SR proteins are a family of RNA-binding proteins characterized by an RRM-type RNA-binding domain and an arginine/serine-rich domain that mediates protein-protein interactions (Figure 3). They are essential splicing factors that help recruit spliceosome components to the 5' and 3' splice sites. They are also believed to function as concentration-dependent regulators of alternative splicing, with tissue-specific variations in levels of specific SR proteins determining the tissue-specific pattern of utilization of particular alternative splice sites. How does the cell maintain appropriate levels of specific SR proteins? We are studying the feedback regulatory mechanisms that control the function of SR proteins RBP1 and CG1987 in Drosophila. These proteins are orthologs of human SRp20; they are encoded by separate genes but are very closely related and are at least partially redundant in function (Kumar and Lopez, 2005). RBP1 is normally expressed at higher levels than CG1987, but either protein can exert feedback regulation on both genes by inducing alternative splicing of the corresponding transcripts (Kumar and Lopez 2005). The alternatively spliced transcripts encode proteins with Ser and Thr-rich domains in place of the normal RS domains, and they antagonize the function of the RS forms.
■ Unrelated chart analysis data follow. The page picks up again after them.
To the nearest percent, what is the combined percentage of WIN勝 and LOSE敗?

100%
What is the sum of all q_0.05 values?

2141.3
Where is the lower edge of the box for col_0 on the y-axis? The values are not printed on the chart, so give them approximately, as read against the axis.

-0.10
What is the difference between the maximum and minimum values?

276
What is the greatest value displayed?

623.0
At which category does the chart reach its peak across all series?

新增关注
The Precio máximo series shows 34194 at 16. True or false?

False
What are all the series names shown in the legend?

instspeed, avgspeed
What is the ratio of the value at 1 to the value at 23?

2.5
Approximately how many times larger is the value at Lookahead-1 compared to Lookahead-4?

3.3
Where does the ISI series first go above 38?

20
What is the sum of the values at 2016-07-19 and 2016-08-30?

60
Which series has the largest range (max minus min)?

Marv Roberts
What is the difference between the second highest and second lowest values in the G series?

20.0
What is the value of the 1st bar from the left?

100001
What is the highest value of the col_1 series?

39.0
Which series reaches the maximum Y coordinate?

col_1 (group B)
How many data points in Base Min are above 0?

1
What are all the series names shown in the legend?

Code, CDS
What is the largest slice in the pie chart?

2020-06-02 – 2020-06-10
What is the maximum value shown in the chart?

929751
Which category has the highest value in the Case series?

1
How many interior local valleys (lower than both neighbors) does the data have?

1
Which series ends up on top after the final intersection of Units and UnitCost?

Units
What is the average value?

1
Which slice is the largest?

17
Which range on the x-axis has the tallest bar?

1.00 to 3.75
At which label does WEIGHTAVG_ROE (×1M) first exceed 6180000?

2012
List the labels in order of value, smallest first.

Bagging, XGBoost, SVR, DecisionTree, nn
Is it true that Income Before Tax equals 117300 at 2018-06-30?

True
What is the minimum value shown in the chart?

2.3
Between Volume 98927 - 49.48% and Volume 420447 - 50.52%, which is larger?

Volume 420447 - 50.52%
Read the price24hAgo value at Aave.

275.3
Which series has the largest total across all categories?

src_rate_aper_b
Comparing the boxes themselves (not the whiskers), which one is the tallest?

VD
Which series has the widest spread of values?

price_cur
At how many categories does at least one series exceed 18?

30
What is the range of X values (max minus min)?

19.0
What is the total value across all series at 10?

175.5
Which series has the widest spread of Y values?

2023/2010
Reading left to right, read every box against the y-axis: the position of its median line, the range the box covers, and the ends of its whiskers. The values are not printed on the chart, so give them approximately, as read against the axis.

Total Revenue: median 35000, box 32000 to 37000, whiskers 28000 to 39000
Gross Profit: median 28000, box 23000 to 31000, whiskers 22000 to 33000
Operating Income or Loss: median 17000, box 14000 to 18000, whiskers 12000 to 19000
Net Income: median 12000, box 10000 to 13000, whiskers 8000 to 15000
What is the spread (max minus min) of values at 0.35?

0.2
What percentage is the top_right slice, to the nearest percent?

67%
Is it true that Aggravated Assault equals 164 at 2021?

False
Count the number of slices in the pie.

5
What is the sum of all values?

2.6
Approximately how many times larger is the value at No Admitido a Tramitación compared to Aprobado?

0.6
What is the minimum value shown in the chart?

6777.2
In collaboration with Dr. Mayte Saenz-Robles and Dr. James Pipas (U. Pittsburgh) we are investigating changes in alternative splicing that accompany transformation. We are using wild type and mutant derivatives of SV40 T antigen to probe relevant cellular pathways. In addition to standard methods for analysis of differential splicing of specific transcripts, we are developing tools and strategies for analysis of splicing on a genome-wide scale that do not depend on preconceptions about relevant genes or prior information about their splicing patterns. In collaboration with other experimental and computational biologists at Carnegie Mellon (Berget, Durand, Jarvik, Minden, Murphy, Rule) we are incorporating data on splicing into the development of multi-factor databases and analysis tools for cancer classification.